SRS is a new generation of real-time communication server. If you are interested in libsrtp, you can quickly set up a debugging environment on the machine, carry out relevant tests, and have a deeper understanding of the relevant algorithms.


Through the in-depth and detailed interpretation of SRTP/SRTCP related principles, this paper answers the problems encountered in the use of LIBSRTP, hoping to help the students in the field of real-time audio and video communication.


RFC3711:  SRTP

RFC6904: Encrypted SRTP Header Extensions

Integer Counter Mode

RFC-6188: The Use of AES-192 and AES-256 in Secure RTP

RFC7714:  AES-GCM for SRTP

RFC2104:  HMAC

RFC2202: Test Cases for HMAC-MD5 and HMAC-SHA-1


“Video cloud technology” is your most noteworthy public account of audio and video technology.

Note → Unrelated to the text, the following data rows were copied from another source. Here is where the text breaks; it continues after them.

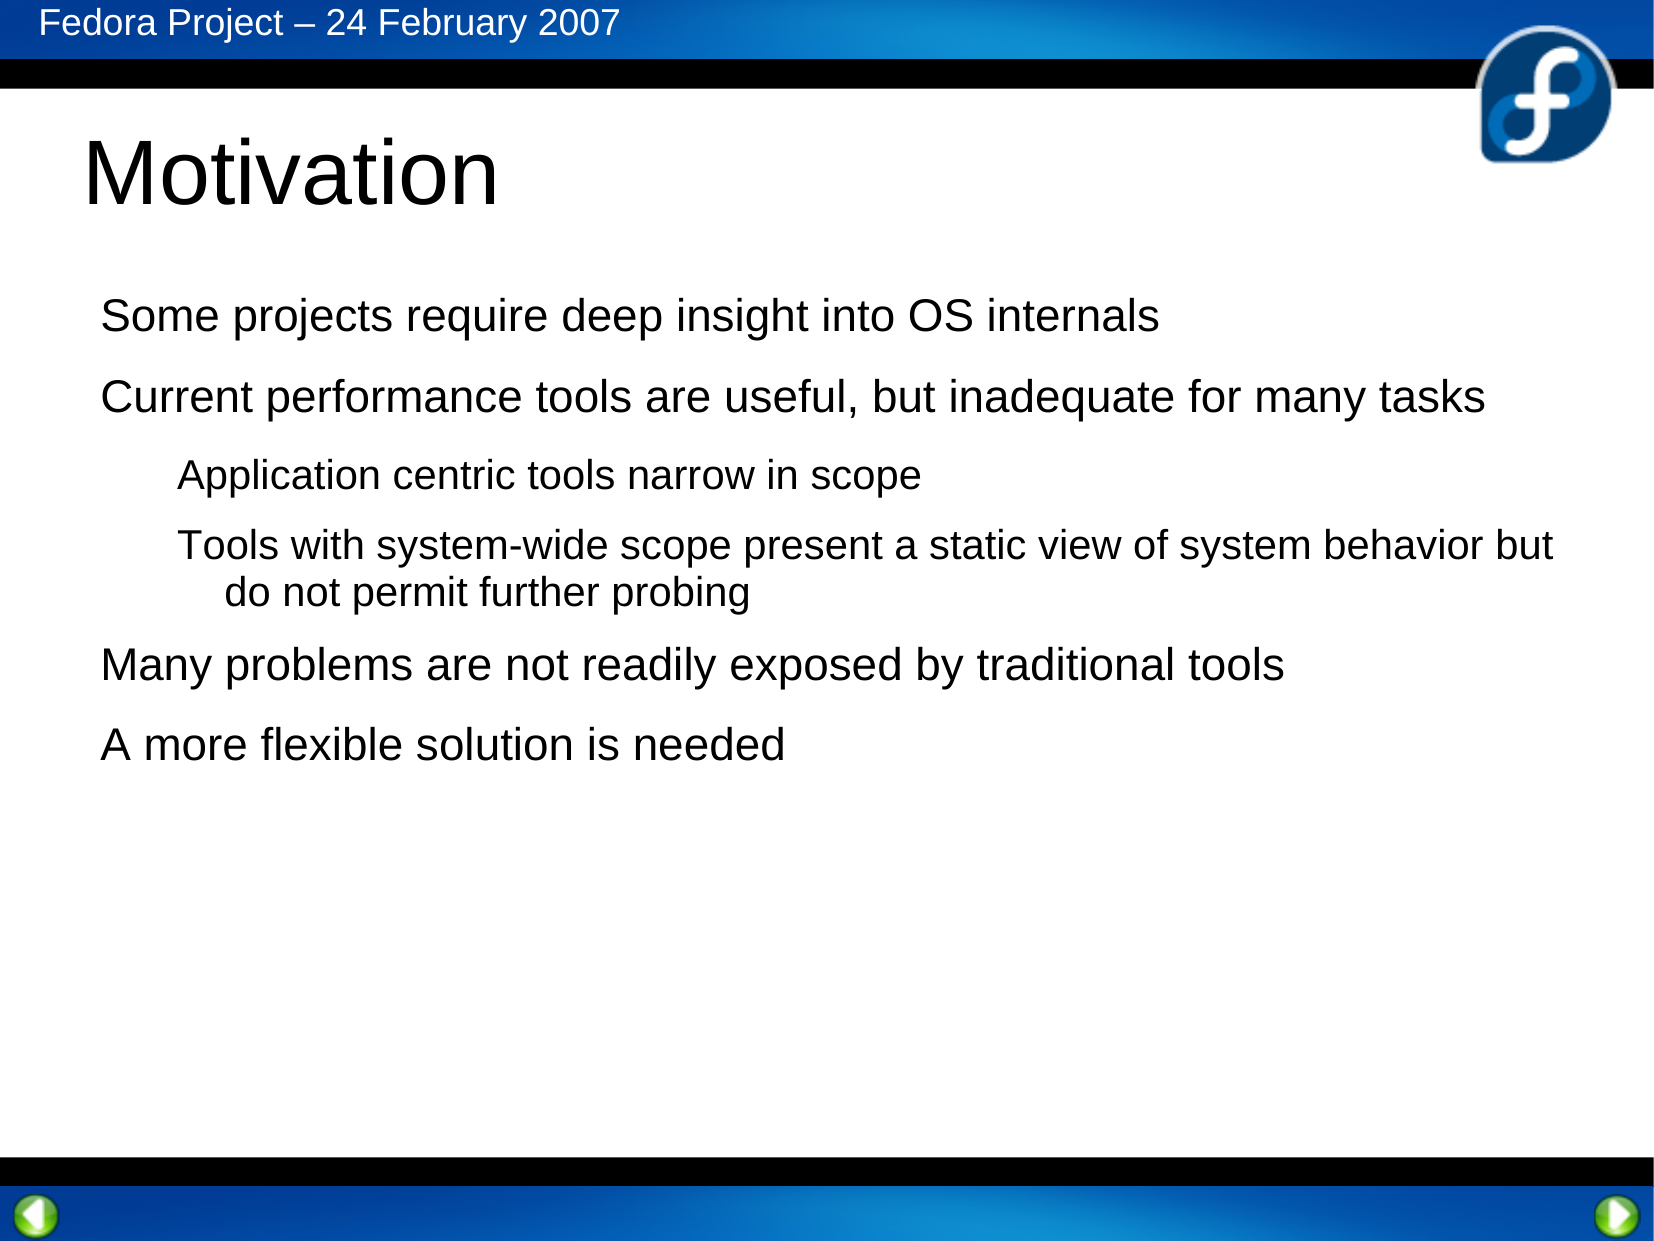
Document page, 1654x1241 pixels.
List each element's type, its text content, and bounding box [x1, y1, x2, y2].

title Motivation [82, 88, 1571, 257]
list Some projects require deep insight into OS internals Current performance tools are useful, but inadequate for many tasks Application centric tools narrow in scope Tools with system-wide scope present a static view of system behavior but do not permit further probing Many problems are not readily exposed by traditional tools A more flexible solution is needed [82, 290, 1571, 1109]
picture [0, 1186, 1654, 1241]
picture [0, 0, 1654, 266]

Every week, you will push practical technical articles from the front line of Ali Cloud, where you can exchange ideas with first-class engineers in the field of audio and video. Public number backstage reply [technology] can join Ali cloud video cloud technology exchange group, and the author together to discuss audio and video technology, access to more industry latest information.

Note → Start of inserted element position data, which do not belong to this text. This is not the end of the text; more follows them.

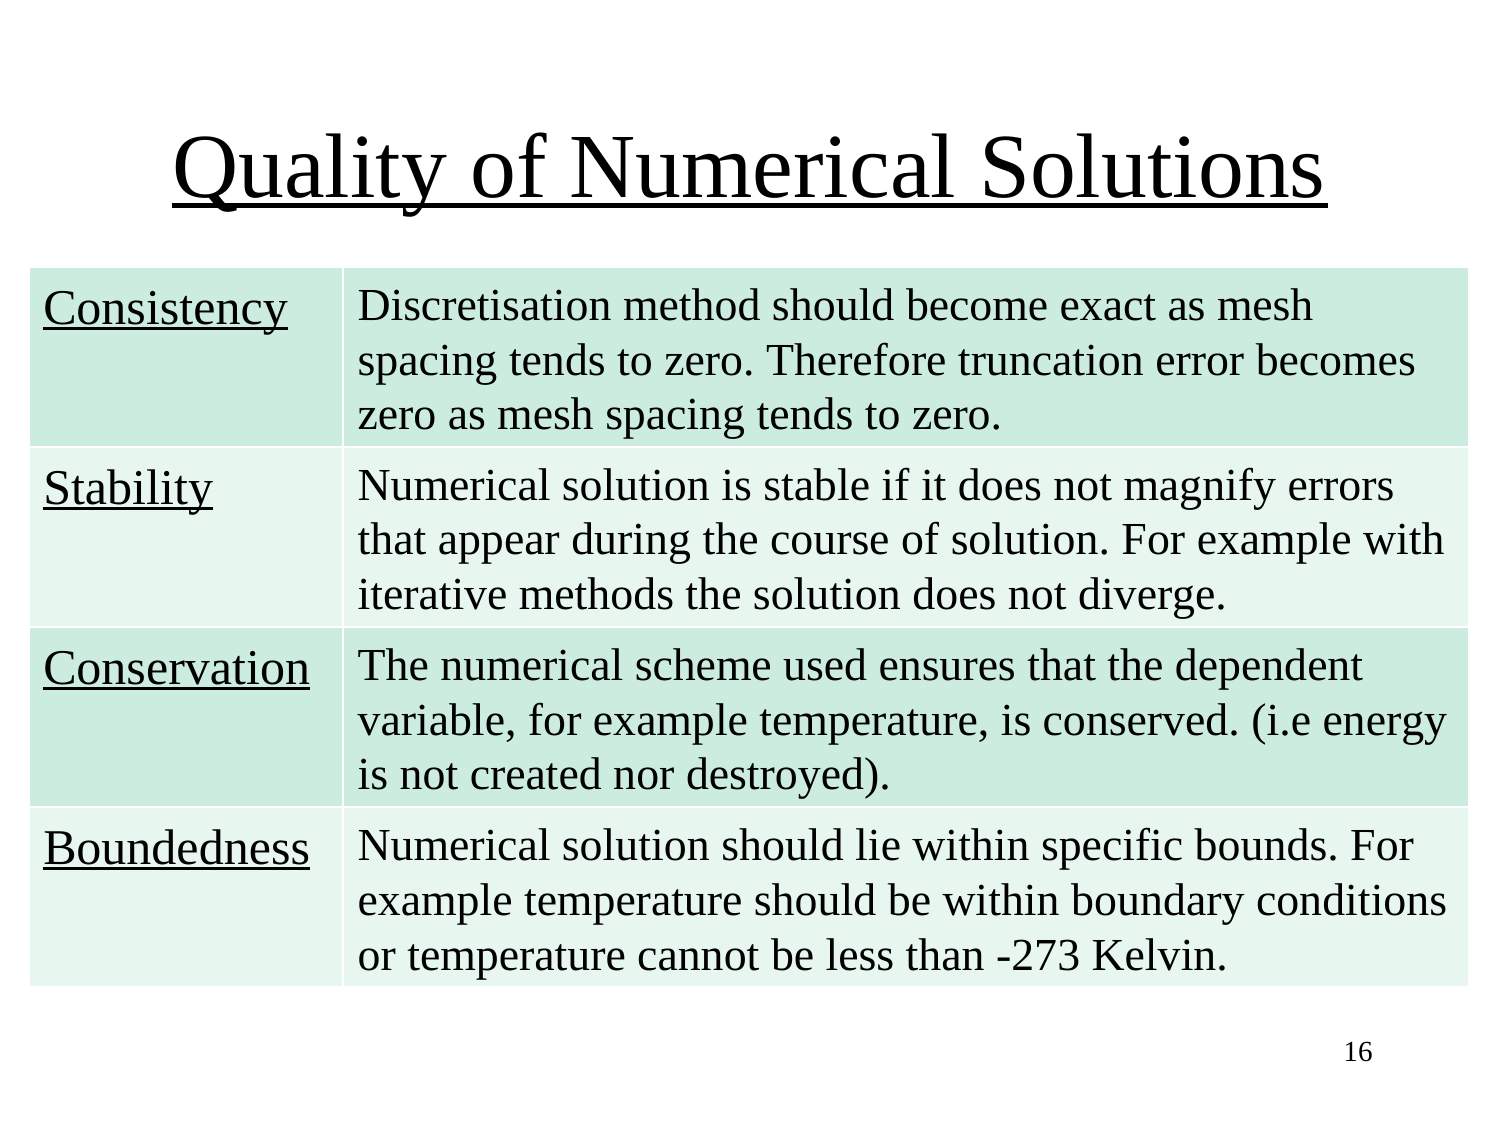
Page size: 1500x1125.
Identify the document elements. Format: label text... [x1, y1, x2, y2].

text_box Numerical solution is stable if it does not magnify errors that appear during the course of solution. For example with iterative methods the solution does not diverge. [344, 448, 1468, 626]
title Quality of Numerical Solutions [112, 99, 1388, 234]
text_box Discretisation method should become exact as mesh spacing tends to zero. Therefore truncation error becomes zero as mesh spacing tends to zero. [344, 268, 1468, 446]
text_box Conservation [30, 628, 342, 806]
text_box Boundedness [30, 808, 342, 986]
text_box Stability [30, 448, 342, 626]
text_box <number> [1074, 1025, 1388, 1101]
text_box Numerical solution should lie within specific bounds. For example temperature should be within boundary conditions or temperature cannot be less than -273 Kelvin. [344, 808, 1468, 986]
text_box Consistency [30, 268, 342, 446]
text_box The numerical scheme used ensures that the dependent variable, for example temperature, is conserved. (i.e energy is not created nor destroyed). [344, 628, 1468, 806]
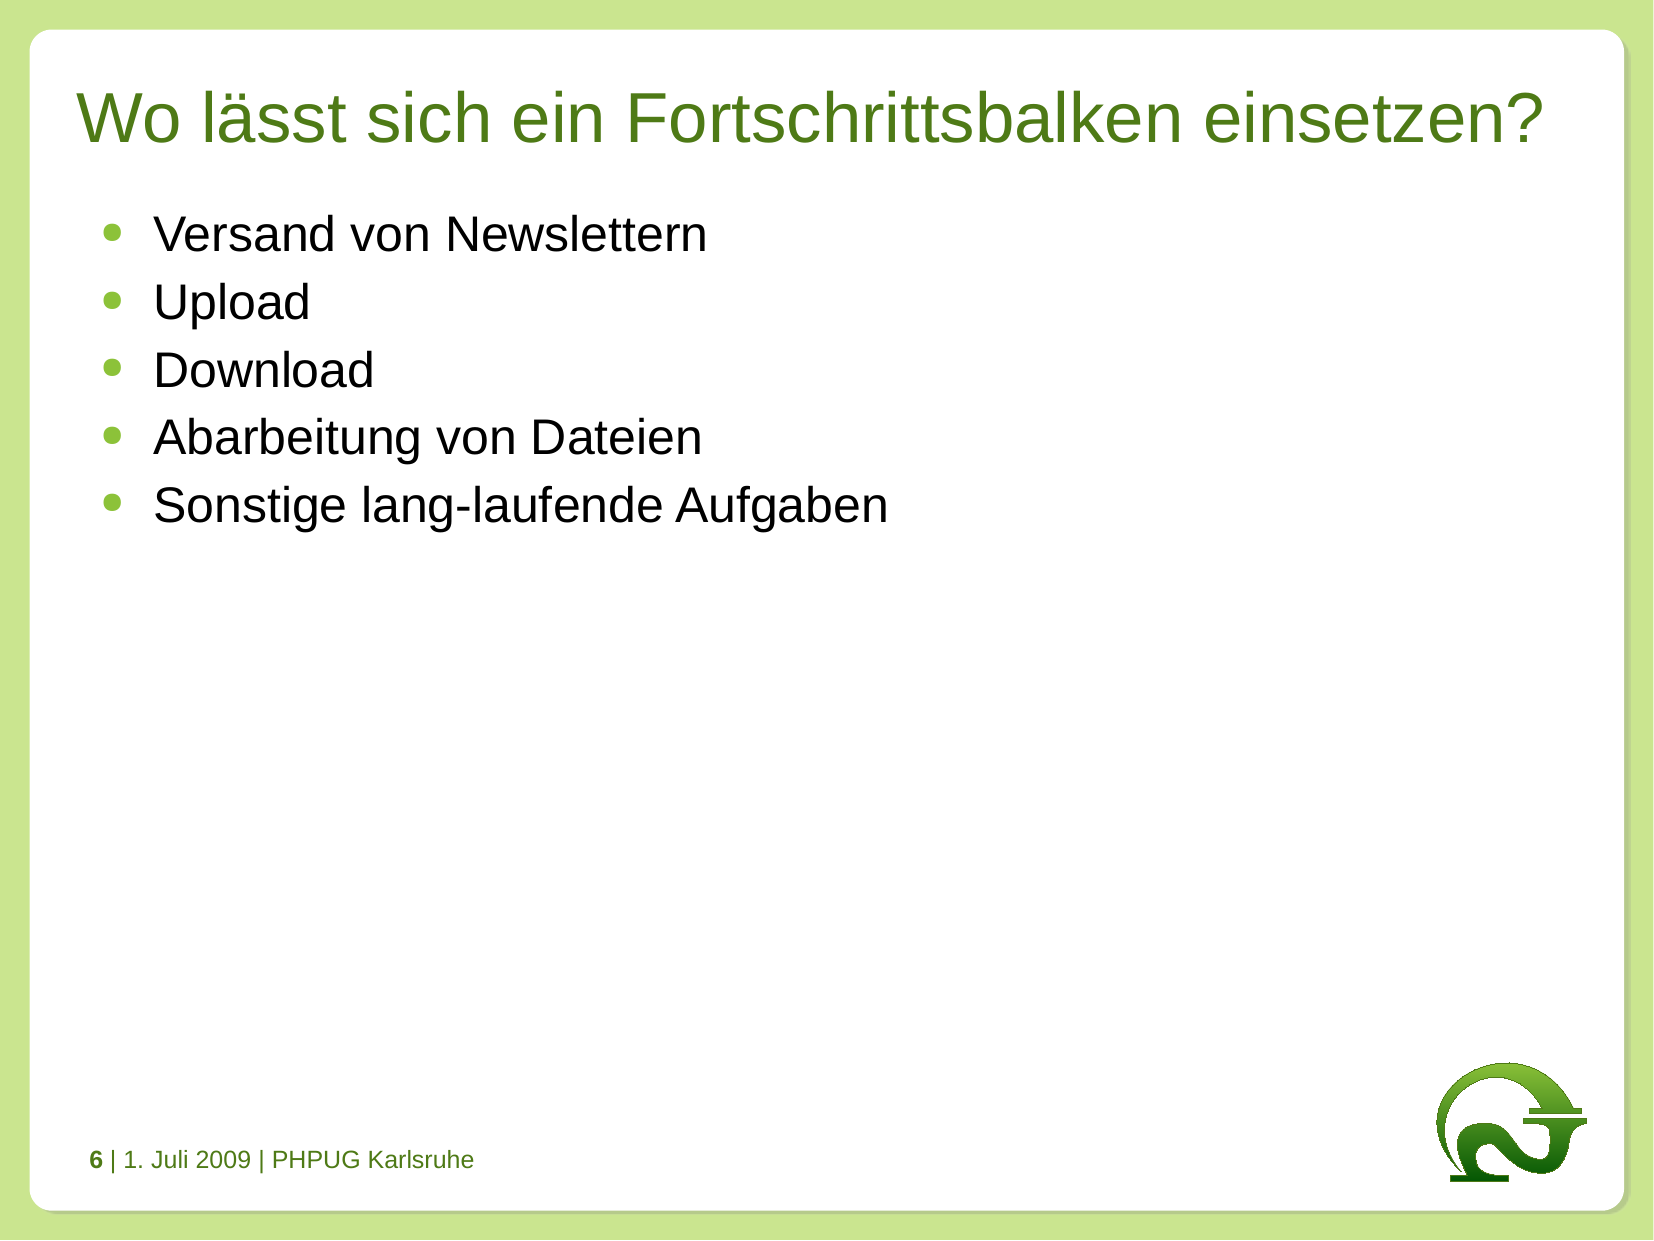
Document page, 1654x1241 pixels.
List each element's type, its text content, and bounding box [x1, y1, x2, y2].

Copyright notice: The content of this article is contributed by Aliyun real-name registered users. The copyright belongs to the original author. Aliyun developer community does not own the copyright and does not bear the corresponding legal liability. For specific rules, please refer to User Service Agreement of Alibaba Cloud Developer Community and Guidance on Intellectual Property Protection of Alibaba Cloud Developer Community. If you find any suspected plagiarism in the community, fill in the infringement complaint form to report, once verified, the community will immediately delete the suspected infringing content.